MATOS, Marcos P. S. RosaNóis vamo a São Palo / Que a coisa tá feia / Por terras aléia / Nós vamo vagar / Meu Deus, meu Deus / Se o nosso destino / Não for tão mesquinho / Ai pro mesmo cantinho / Nós torna a voltar / Ai, ai, ai, ai [...] Em um caminhão / Ele joga a famia / Chegou o triste dia / Já vai viajá / Meu Deus, meu Deus / A seca terrívi / Que tudo devora / Ai, lhe bota pra fora / Da terra natá / Ai, ai, ai, ai [...]

E assim vão dexando / Com choro e gemido / Do berço querido / Céu lindo e
azu / Meu Deus, meu Deus / O pai, pesaroso / Nos fio pensando / E o carro
rodando / Na estrada do Su / Ai, ai, ai, ai

É nesse momento que a canção assume um tom ao mesmo tempo lírico e épico e  se desenvolve numa conjunção de três elementos: terra, família e trabalho. Perceba-se como a noção de terra enquanto “lugar” confunde-se com o conceito de “casa”, donde advém a idéia de um Nordeste como casa, lugar familiar, espaço primordial de existência e de identidade, que não somente dá nome aos nordestinos, mas, sobretudo, representa o carinho familiar e vicinal, o Nordeste como um espaço de ser e de sentir.

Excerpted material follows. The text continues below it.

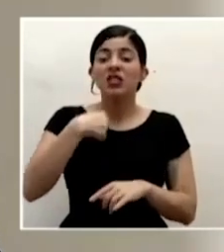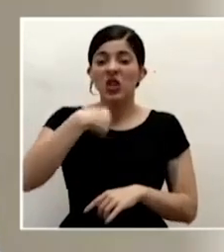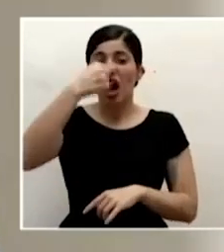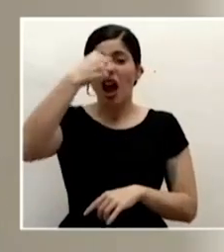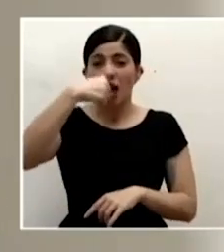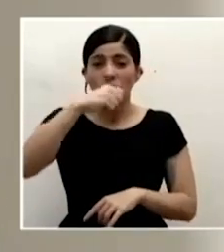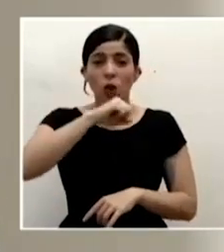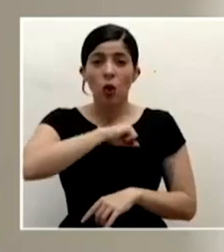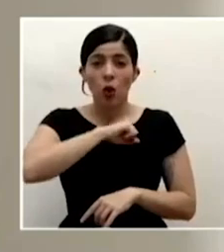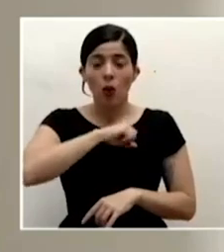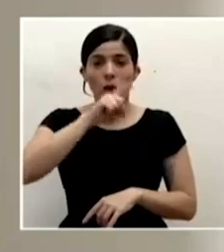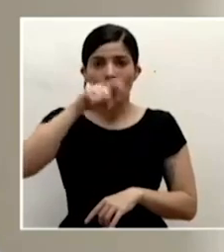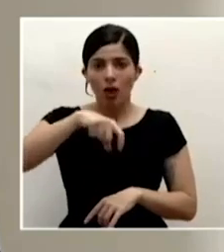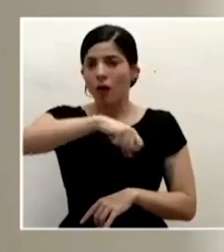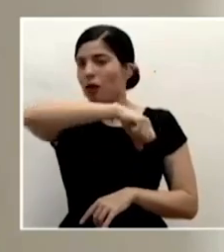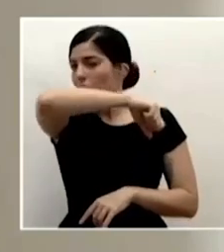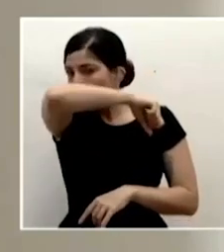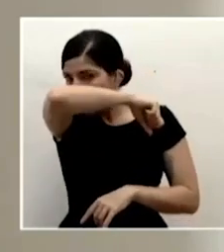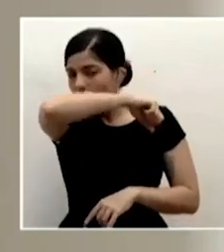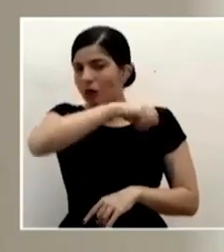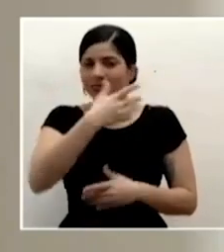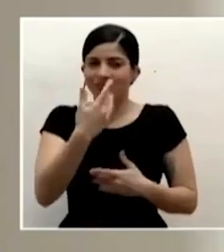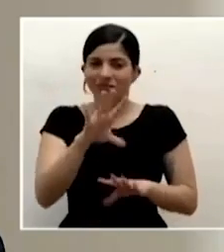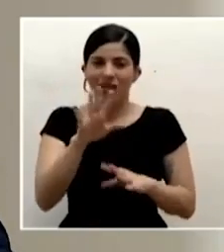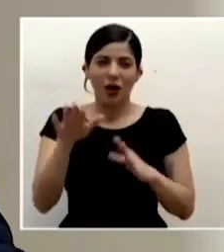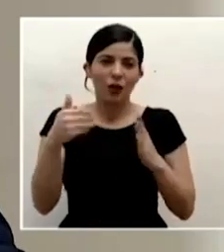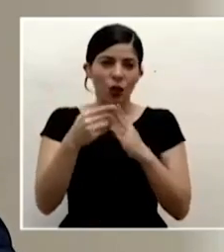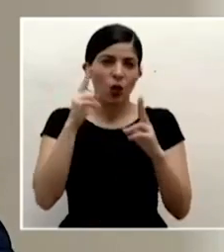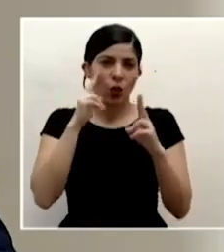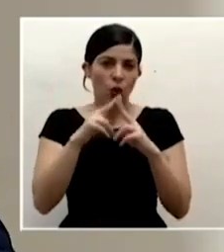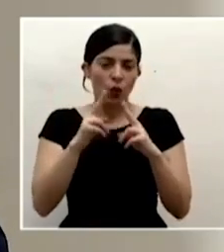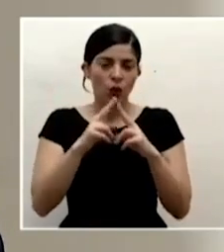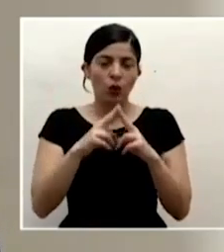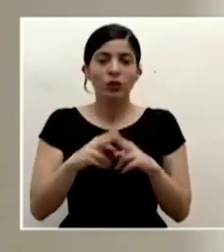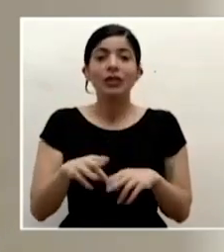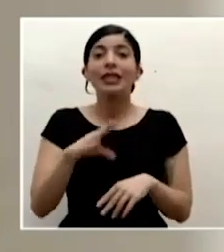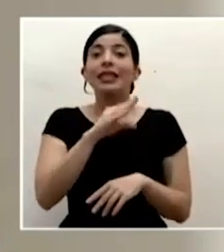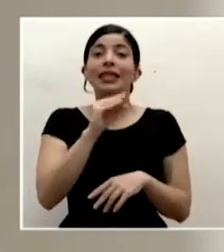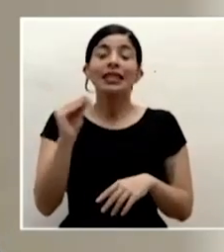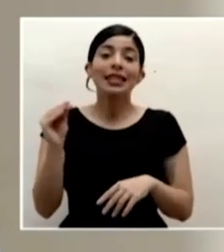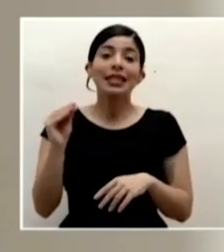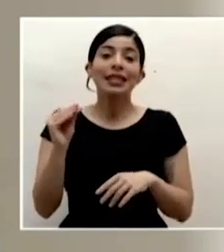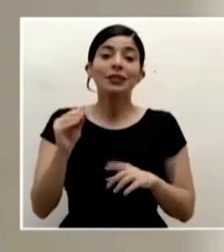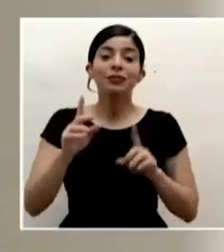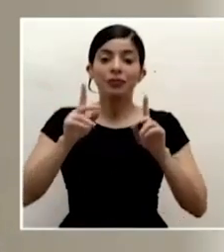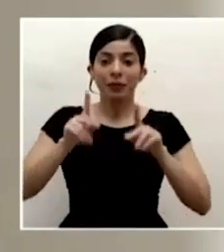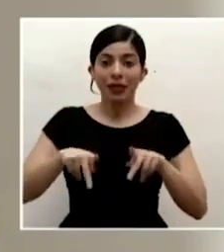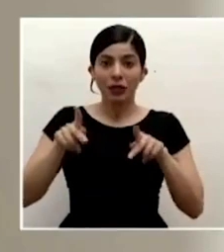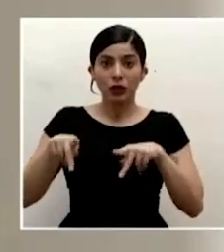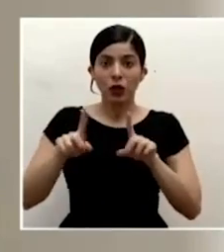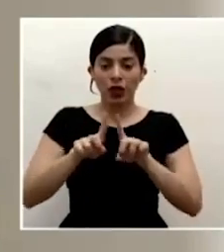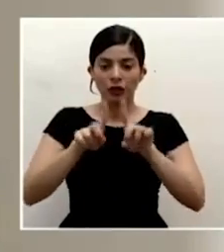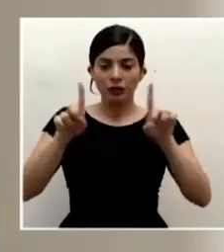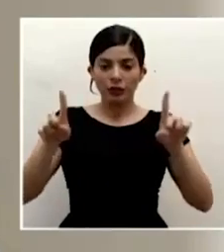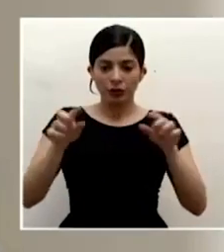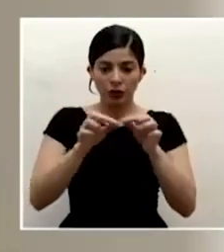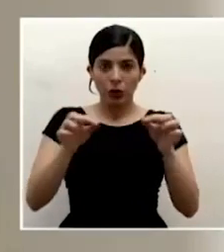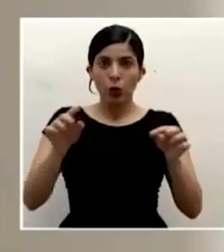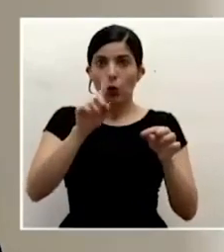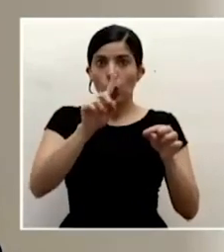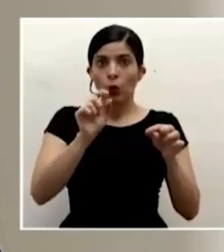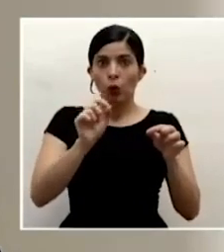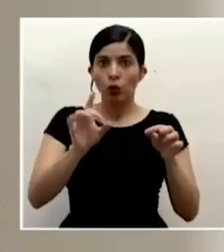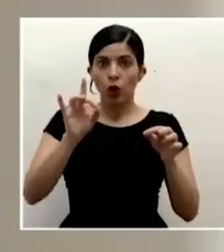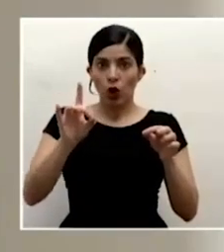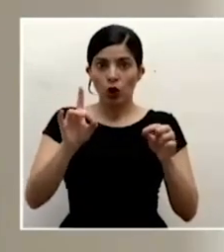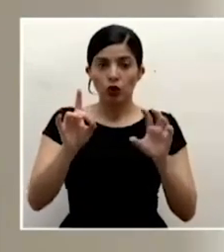toser, que apliquen el protocolo del estornudo, que ya lo conocemos abiertamente, y mantener la distancia del 1.8 metros entre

Continua a identificação do nordestino com a natureza, que deixa de ser uma natureza distante e terrível – aquela que lhe fornece a certeza do destino em termos de seca e fartura – para tornar-se uma natureza doméstica: o galo, a flor, o gato, o cachorro

... Tudo ganha colorido e brilho, afetivamente marcado no imaginário, que irá constituir a memória comum do Nordeste. Acerca disso, acrescenta Guerra: O que representará a perda de uma planta querida, e uma boneca para uma menina de interior? A cultura camponesa não é – ou não era – a do consumo a do descarte, mas a da manutenção dos bens, do trato, da conservação. A representação é a do afeto mantido pelos objetos que significam as construções da cultura familiar, doméstica, estática ou de mobilidade espacial reduzida (GUERRA, 2002, p. 5).

Embora a terra seca e árida seja incapaz de fornecer aos seus habitantes o sustento, ela é vista como ideal e deixá-la é algo que surge por meio de forças externas: a saída da terra é uma verdadeira tragédia, pois, se morrer nela é algo terrível, abandoná-la parece ainda mais recheado de horror, mas é também imperativo.

A poesia marca esse momento como um corte de cordão umbilical: as coisas deixadas para trás, que ocupavam um lugar “de direito” na vida daquelas pessoas  – o que evidencia a naturalização que o nordestino faz de sua vida social e cultural,
impedindo-o inclusive de um olhar crítico mais apurado  – deixam um vazio que na verdade é ocupado pela idealização do ausente e pela saudade que faz sofrer mais que a fome.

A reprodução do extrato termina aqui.